Macrophage depletion results in susceptibility of the decidual tissue to L. monocytogenes infection in oil-induced decidualized animals. (A) Ovariectomized FVB mice with CD11b-DTR bone marrow transplants were hormonally treated and injected with intrauterine oil to induce the formation of deciduomas. Intraperitoneal injection of DT or a mutant form of the toxin (Glu⁵²-DT) was performed 1 day prior to and on the day of i.v. injection of 10⁴ CFU of L. monocytogenes. Mice were sacrificed 60 to 72 h p.i., and the numbers of CFU of L. monocytogenes per gram of tissue recovered from the induced deciduomas were determined. Each data point represents one animal; data represent results from at least three independent experiments.

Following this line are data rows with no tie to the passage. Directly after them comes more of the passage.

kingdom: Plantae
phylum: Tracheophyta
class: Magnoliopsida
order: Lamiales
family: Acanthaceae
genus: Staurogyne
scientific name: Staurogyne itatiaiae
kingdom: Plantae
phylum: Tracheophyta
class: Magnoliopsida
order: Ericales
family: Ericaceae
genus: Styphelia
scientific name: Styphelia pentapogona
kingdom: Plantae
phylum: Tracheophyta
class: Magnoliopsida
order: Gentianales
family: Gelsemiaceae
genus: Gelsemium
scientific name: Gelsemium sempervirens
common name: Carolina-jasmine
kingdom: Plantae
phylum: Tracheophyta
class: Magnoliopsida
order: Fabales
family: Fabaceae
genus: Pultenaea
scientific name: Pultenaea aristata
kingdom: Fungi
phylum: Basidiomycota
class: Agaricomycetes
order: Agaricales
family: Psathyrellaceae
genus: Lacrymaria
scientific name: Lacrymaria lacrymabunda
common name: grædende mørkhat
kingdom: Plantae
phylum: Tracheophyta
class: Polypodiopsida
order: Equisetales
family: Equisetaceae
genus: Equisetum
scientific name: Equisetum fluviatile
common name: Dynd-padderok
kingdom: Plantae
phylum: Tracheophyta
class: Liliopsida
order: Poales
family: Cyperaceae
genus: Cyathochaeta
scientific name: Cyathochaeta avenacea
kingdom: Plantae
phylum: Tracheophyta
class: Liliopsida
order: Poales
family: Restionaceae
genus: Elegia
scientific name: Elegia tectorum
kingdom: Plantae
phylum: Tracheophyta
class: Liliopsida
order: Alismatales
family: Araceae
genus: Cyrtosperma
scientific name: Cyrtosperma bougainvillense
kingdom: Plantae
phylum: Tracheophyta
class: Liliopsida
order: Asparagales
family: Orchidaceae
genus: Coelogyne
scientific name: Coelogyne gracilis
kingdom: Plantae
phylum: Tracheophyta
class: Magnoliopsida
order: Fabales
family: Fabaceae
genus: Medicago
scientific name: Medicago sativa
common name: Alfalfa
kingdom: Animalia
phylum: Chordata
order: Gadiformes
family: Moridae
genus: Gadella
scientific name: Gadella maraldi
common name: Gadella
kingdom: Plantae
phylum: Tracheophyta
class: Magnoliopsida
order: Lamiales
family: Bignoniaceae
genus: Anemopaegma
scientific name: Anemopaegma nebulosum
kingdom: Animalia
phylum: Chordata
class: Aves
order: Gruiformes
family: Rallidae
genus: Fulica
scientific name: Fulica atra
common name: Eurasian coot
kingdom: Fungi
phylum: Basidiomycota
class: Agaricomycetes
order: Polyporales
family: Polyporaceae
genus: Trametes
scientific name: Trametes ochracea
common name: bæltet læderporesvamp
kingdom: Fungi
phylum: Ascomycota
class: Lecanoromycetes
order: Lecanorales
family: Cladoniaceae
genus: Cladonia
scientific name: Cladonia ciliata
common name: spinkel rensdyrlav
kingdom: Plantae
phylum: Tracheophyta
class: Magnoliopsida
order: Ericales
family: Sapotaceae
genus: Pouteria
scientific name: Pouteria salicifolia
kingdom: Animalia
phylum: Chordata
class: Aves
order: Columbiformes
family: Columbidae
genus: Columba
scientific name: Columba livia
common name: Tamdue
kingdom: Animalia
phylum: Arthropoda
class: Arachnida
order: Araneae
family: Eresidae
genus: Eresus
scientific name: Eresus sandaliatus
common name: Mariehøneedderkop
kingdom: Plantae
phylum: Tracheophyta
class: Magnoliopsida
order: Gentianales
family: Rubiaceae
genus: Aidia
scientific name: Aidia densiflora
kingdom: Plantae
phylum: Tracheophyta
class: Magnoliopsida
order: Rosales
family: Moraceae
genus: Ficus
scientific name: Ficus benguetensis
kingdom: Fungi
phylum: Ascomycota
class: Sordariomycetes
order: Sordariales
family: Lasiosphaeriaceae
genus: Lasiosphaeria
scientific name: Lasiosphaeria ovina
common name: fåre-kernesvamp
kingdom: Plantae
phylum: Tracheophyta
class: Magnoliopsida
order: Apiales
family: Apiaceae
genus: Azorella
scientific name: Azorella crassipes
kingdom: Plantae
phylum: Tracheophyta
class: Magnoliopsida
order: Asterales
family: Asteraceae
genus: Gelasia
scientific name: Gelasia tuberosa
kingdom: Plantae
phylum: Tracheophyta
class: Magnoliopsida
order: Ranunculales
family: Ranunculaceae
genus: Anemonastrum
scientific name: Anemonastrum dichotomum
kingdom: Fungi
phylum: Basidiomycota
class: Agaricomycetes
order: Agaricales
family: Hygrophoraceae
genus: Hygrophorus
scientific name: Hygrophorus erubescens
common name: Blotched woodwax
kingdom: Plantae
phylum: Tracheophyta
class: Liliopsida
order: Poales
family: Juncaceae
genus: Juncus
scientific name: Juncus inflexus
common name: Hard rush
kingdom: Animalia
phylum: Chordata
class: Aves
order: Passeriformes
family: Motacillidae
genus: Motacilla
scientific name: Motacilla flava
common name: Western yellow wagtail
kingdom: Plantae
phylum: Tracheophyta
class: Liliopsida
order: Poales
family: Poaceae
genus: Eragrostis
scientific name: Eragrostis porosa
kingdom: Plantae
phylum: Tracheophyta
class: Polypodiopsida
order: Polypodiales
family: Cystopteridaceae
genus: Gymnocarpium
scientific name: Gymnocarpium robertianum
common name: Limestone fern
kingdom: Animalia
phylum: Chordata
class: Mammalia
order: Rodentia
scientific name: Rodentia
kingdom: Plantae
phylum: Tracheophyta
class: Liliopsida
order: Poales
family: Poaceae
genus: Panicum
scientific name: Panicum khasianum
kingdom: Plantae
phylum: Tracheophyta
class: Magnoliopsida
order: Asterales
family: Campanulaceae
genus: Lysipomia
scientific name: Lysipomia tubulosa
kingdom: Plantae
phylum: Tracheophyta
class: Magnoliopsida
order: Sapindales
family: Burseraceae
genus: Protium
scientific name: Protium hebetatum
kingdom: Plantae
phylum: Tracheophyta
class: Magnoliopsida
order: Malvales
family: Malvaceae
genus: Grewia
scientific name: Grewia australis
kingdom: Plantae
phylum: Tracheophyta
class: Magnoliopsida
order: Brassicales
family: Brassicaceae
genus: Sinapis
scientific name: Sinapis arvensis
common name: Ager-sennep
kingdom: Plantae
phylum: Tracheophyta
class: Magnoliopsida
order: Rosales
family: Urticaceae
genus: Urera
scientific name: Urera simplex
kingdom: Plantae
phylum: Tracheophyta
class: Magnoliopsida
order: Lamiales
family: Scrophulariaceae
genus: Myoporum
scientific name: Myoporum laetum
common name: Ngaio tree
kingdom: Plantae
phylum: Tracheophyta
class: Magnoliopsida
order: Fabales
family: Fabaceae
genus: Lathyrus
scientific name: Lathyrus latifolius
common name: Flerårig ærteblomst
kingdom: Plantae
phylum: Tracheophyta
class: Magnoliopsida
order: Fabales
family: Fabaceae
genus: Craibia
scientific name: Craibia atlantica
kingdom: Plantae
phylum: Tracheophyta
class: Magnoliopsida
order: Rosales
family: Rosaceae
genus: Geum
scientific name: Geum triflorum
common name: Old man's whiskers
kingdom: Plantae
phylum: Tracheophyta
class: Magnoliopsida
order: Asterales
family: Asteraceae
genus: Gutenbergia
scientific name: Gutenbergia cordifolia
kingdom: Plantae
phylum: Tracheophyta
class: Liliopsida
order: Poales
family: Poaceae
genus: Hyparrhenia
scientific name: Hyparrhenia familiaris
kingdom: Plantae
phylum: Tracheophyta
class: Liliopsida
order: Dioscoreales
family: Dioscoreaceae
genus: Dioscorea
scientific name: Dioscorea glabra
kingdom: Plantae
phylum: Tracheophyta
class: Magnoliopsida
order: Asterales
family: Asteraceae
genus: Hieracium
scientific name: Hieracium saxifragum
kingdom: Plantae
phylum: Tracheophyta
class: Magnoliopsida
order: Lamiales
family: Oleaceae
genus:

Symbols: filled circles, DT-treated animals; open circles, Glu⁵²-DT-treated animals; **, P = 0.008 (Mann-Whitney U test). (B) Cross sections of the decidualized uteri of the animals in panel A were immunostained using an antibody against the macrophage-specific surface marker F4/80 (a and d) or an antibody against the L. monocytogenes-specific antigen listeriolysin O (b, c, e, and f); positive cells or bacteria (arrowheads) were stained brown with the antibodies. Note the absence of F4/80-positive cells in the DT-treated uterus (d), which also contains a higher number of listeriolysin O-positive cells (e and f). Bars = 50 μm; panels a, b, d, and e are shown at the same magnification; panels c and f are shown at the same higher magnification.